--- Data supplied Enclosed Below ---

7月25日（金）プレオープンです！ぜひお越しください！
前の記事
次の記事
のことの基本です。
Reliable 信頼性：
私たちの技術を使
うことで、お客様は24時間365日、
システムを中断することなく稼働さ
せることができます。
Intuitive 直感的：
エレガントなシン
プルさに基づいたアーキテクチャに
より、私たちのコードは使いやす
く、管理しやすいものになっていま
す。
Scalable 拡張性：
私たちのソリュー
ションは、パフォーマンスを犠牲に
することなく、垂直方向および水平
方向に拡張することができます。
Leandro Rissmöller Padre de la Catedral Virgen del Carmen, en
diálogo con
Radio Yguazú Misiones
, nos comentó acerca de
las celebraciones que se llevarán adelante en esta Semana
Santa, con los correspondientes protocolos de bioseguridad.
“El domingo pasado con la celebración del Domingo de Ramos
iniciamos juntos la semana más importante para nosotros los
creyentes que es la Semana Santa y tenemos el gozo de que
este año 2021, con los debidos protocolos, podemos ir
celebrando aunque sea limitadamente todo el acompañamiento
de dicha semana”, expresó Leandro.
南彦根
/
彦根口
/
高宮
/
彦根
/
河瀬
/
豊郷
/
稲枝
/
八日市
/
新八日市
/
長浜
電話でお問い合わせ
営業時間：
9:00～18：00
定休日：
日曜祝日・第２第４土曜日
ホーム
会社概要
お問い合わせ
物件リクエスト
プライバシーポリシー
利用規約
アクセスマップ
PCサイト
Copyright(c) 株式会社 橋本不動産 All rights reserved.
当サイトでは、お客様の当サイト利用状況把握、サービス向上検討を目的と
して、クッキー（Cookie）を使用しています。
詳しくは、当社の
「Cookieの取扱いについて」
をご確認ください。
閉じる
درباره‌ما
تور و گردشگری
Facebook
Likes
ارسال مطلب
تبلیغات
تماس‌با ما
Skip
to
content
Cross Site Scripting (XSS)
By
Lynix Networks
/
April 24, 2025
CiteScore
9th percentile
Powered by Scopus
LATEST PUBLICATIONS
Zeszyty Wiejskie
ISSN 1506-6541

--- End of Enclosed Data supplied ---

Aim of the task: Output the listing above as a numbered list with one line per entry, omitting any blank lines.

Response for this exercise:
1. 7月25日（金）プレオープンです！ぜひお越しください！
2. 前の記事
3. 次の記事
4. のことの基本です。
5. Reliable 信頼性：
6. 私たちの技術を使
7. うことで、お客様は24時間365日、
8. システムを中断することなく稼働さ
9. せることができます。
10. Intuitive 直感的：
11. エレガントなシン
12. プルさに基づいたアーキテクチャに
13. より、私たちのコードは使いやす
14. く、管理しやすいものになっていま
15. す。
16. Scalable 拡張性：
17. 私たちのソリュー
18. ションは、パフォーマンスを犠牲に
19. することなく、垂直方向および水平
20. 方向に拡張することができます。
21. Leandro Rissmöller Padre de la Catedral Virgen del Carmen, en
22. diálogo con
23. Radio Yguazú Misiones
24. , nos comentó acerca de
25. las celebraciones que se llevarán adelante en esta Semana
26. Santa, con los correspondientes protocolos de bioseguridad.
27. “El domingo pasado con la celebración del Domingo de Ramos
28. iniciamos juntos la semana más importante para nosotros los
29. creyentes que es la Semana Santa y tenemos el gozo de que
30. este año 2021, con los debidos protocolos, podemos ir
31. celebrando aunque sea limitadamente todo el acompañamiento
32. de dicha semana”, expresó Leandro.
33. 南彦根
34. /
35. 彦根口
36. /
37. 高宮
38. /
39. 彦根
40. /
41. 河瀬
42. /
43. 豊郷
44. /
45. 稲枝
46. /
47. 八日市
48. /
49. 新八日市
50. /
51. 長浜
52. 電話でお問い合わせ
53. 営業時間：
54. 9:00～18：00
55. 定休日：
56. 日曜祝日・第２第４土曜日
57. ホーム
58. 会社概要
59. お問い合わせ
60. 物件リクエスト
61. プライバシーポリシー
62. 利用規約
63. アクセスマップ
64. PCサイト
65. Copyright(c) 株式会社 橋本不動産 All rights reserved.
66. 当サイトでは、お客様の当サイト利用状況把握、サービス向上検討を目的と
67. して、クッキー（Cookie）を使用しています。
68. 詳しくは、当社の
69. 「Cookieの取扱いについて」
70. をご確認ください。
71. 閉じる
72. درباره‌ما
73. تور و گردشگری
74. Facebook
75. Likes
76. ارسال مطلب
77. تبلیغات
78. تماس‌با ما
79. Skip
80. to
81. content
82. Cross Site Scripting (XSS)
83. By
84. Lynix Networks
85. /
86. April 24, 2025
87. CiteScore
88. 9th percentile
89. Powered by Scopus
90. LATEST PUBLICATIONS
91. Zeszyty Wiejskie
92. ISSN 1506-6541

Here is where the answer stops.